US 12,462,530 B2
	Optimized single shot detector (SSD) model for object detection
KeYong Yu, Singapore (CN)
Assigned to ACCENTURE GLOBAL SOLUTIONS LIMITED, Dublin (IE)
Filed by ACCENTURE GLOBAL SOLUTIONS LIMITED, Dublin (IE)
Filed on Dec. 28, 2022, as Appl. No. 18/089,663.
Prior Publication US 2024/0221361 A1, Jul. 4, 2024
Int. Cl. G06V 10/764 (2022.01); G06V 10/77 (2022.01); G06V 10/82 (2022.01)

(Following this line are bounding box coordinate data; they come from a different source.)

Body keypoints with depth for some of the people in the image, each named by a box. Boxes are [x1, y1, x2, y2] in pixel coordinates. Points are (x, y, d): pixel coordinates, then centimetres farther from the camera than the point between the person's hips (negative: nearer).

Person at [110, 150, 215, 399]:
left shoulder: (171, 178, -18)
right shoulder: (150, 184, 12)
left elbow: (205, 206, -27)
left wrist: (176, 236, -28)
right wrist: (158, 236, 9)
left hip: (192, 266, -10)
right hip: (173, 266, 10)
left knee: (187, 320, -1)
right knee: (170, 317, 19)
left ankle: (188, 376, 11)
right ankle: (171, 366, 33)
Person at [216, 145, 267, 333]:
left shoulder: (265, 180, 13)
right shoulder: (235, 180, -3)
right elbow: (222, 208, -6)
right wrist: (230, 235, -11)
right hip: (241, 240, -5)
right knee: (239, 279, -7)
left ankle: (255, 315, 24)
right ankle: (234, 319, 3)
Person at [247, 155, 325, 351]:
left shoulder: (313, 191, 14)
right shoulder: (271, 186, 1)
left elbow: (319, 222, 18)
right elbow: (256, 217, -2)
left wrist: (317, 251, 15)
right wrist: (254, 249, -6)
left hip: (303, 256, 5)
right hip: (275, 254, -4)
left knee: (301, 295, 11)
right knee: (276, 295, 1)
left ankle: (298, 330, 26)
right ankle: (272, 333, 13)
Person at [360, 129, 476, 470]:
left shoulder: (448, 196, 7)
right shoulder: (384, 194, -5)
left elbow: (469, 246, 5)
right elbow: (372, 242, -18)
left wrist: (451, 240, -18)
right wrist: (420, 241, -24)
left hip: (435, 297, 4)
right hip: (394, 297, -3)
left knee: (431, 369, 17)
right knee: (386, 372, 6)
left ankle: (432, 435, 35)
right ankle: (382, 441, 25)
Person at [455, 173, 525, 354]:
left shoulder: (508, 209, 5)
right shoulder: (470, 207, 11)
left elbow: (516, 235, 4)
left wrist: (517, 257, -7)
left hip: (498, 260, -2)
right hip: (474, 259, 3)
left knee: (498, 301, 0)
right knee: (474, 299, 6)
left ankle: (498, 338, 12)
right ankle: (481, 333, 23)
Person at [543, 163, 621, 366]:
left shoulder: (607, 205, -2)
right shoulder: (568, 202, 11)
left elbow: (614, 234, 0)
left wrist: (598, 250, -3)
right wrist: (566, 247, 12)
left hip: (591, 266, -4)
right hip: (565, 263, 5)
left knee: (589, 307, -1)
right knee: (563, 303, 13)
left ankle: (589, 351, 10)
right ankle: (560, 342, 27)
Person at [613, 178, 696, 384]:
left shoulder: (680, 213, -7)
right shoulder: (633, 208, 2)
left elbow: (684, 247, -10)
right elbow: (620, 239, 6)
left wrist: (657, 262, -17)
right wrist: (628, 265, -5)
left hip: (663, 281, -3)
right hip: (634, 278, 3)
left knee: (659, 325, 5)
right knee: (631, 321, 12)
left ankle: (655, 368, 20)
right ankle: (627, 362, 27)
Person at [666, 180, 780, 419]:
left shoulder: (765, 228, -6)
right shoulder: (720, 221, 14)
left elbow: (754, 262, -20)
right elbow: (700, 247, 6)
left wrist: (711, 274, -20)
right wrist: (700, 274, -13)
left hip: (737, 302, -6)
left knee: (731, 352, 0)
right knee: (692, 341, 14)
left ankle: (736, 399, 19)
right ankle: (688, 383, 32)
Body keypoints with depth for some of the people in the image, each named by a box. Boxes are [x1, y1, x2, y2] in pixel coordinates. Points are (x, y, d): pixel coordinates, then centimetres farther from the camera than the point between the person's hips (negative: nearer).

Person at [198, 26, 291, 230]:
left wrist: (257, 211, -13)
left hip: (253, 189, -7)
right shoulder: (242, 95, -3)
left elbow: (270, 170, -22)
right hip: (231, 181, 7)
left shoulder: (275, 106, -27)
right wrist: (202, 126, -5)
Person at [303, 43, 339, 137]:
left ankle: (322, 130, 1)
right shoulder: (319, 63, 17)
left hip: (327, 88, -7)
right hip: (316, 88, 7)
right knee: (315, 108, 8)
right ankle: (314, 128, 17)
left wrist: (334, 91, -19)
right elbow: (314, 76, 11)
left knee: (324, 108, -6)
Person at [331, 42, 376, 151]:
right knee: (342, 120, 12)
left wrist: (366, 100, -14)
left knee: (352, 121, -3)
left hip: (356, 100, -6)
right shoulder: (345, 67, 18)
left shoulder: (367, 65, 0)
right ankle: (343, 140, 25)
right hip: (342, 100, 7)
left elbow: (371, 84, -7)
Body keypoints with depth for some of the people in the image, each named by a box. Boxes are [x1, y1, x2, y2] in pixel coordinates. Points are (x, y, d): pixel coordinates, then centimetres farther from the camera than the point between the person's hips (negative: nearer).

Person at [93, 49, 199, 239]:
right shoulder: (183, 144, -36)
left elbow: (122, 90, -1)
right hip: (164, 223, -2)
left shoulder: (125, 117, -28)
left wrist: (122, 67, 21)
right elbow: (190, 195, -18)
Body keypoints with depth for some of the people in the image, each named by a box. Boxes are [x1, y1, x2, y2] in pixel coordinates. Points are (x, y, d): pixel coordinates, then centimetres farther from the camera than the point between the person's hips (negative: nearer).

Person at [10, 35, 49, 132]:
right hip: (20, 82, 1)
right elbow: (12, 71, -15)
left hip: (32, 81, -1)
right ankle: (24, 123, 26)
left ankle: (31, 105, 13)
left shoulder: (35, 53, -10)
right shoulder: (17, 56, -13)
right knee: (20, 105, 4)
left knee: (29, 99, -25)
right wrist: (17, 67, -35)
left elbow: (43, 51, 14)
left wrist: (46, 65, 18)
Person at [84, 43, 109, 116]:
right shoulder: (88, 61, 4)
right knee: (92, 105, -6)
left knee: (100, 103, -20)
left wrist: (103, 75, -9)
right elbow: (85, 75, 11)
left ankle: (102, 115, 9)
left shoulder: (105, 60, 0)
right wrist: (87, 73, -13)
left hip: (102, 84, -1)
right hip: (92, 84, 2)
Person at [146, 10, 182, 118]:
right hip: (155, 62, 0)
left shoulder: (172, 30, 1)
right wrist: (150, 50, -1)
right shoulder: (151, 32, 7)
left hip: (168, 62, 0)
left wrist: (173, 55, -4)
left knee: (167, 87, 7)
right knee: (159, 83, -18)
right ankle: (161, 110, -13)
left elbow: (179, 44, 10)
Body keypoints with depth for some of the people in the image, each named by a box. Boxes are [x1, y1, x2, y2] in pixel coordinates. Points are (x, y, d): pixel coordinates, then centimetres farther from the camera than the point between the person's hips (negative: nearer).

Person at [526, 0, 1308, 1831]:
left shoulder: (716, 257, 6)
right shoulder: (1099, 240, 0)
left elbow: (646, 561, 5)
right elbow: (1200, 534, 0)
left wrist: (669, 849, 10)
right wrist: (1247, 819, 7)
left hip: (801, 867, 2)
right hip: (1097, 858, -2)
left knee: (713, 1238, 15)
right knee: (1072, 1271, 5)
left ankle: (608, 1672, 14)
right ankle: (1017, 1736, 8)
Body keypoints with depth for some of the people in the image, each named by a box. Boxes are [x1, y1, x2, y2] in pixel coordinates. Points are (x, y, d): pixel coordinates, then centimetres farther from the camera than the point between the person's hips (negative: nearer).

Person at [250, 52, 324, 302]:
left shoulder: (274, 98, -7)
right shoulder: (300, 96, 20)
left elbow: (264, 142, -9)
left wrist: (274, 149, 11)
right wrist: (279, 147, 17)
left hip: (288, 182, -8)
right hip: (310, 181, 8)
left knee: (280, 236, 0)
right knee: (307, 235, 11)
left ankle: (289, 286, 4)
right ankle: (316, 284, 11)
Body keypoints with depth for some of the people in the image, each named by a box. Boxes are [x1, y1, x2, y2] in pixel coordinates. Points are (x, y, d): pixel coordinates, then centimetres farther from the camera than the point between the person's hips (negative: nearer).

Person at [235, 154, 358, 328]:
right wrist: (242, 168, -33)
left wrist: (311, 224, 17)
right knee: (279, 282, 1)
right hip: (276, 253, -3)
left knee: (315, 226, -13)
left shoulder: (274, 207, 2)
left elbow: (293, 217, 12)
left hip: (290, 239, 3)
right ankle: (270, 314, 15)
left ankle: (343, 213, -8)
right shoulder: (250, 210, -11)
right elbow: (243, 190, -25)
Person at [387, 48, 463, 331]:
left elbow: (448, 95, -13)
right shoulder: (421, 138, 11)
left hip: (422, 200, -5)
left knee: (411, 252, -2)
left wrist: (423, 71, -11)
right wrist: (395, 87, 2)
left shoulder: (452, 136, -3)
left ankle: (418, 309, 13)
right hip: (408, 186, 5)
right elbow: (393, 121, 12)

CPC G06V 10/765 (2022.01) [G06V 10/7715 (2022.01); G06V 10/82 (2022.01); G06V 2201/07 (2022.01)]

20 Claims

1. A system comprising:

a processor;

a memory coupled to the processor, wherein the memory comprises processor-executable instructions, which on execution, cause the processor to:

receive an image of a plurality of objects;

determine a plurality of feature layers and a plurality of feature cell sizes corresponding to the received image, based on an aspect ratio of the received image;

determine an aspect ratio of one or more anchor boxes from a trained model file;

determine, based on the aspect ratio of one or more anchor boxes, a position and a number of the one or more anchor boxes to be tiled in each feature cell of the plurality of feature layers, wherein the number of one or more anchor boxes to be tiled is based on the aspect ratio of the one or more anchor boxes and the plurality of feature cell sizes;

assign the one or more anchor boxes as a horizontal tile or a vertical tile in each feature cell, when the anchor box aspect ratio is less than a first pre-defined threshold value and greater than a second pre-defined threshold value, respectively;

generate one or more feature maps using an object detection model comprising a neural network (NN) model, wherein the one or more feature maps comprises one or more feature map tensors;

generate, for each layer of the one or more feature maps, a prediction tensor of a pre-defined dimension, from the one or more feature map tensors, using a prediction convolution layer, wherein, for each layer of the one or more feature maps, the prediction convolution layer is created based on each feature cell size, the position of the one or more anchor boxes, and the aspect ratio of the one or more anchor boxes; and

detect and classify the plurality of objects, based on the generated prediction tensor.